Near the southern end of the cliffs of Gebel Aboofayda are the crocodile-mummy pits which Mr. Prime explored; caverns in which are stacked up mummied crocodiles and lizards by the thousands. We shall not go nearer to them. I dislike mummies; I loathe crocodiles; I have no fondness for pits. What could be more unpleasant than the three combined! To crawl on one's stomach through crevices and hewn passages in the rock, in order to carry a torch into a stifling chamber, packed with mummies and cloths soaked in bitumen, is an exploit that we willingly leave to Egyptologists. If one takes a little pains, he can find enough unpleasant things above ground.

It requires all our skill to work the boat round the bend above these cliffs; we are every minute about to go aground on a sand-bar, or jibe the sail, or turn about.
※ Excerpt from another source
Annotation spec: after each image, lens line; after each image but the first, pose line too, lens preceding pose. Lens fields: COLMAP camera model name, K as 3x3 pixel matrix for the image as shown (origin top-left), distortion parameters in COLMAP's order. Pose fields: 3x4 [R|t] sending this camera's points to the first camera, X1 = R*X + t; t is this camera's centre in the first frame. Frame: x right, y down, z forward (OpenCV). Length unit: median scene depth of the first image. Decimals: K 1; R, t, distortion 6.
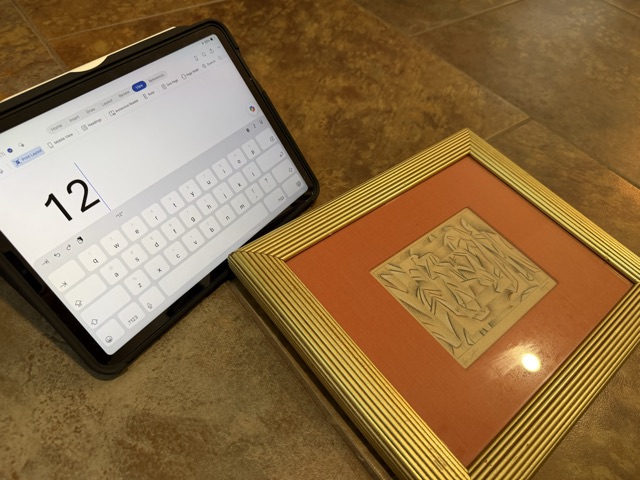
lens RADIAL K [[466.7, 0, 320.0], [0, 466.7, 240.0], [0, 0, 1]] dist [-0.001146, -0.006279]
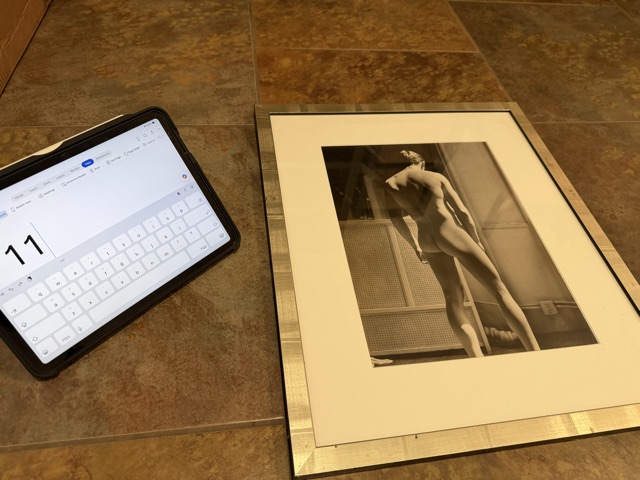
lens RADIAL K [[466.7, 0, 320.0], [0, 466.7, 240.0], [0, 0, 1]] dist [-0.001146, -0.006279]
pose [[0.869074, 0.382639, -0.313526, 0.258481], [-0.395202, 0.918249, 0.025189, -0.003909], [0.297533, 0.102015, 0.949246, -0.236783]]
Heaven only knows how we ever get on at all, with all the crew giving orders and no one obeying. But by five o'clock we are at the large market-town of Manfaloot, which has half a dozen minarets and is sheltered by a magnificent palm-grove. You seem to be approaching an earthly paradise; and one can keep up the illusion if he does not go ashore. And yet this is a spot that ought to interest the traveler, for here Lot is said to have spent a portion of the years of his exile, after the accident to his wife.

At sunset old Abo Arab comes limping along the bank with a tin pail, having succeeded at length in overtaking the boat; and in reply to the question, where he has been asleep all day, pulls out from his bosom nine small fish as a peace-offering. He was put off at sunrise to get milk for breakfast. What a happy-go-lucky country it is.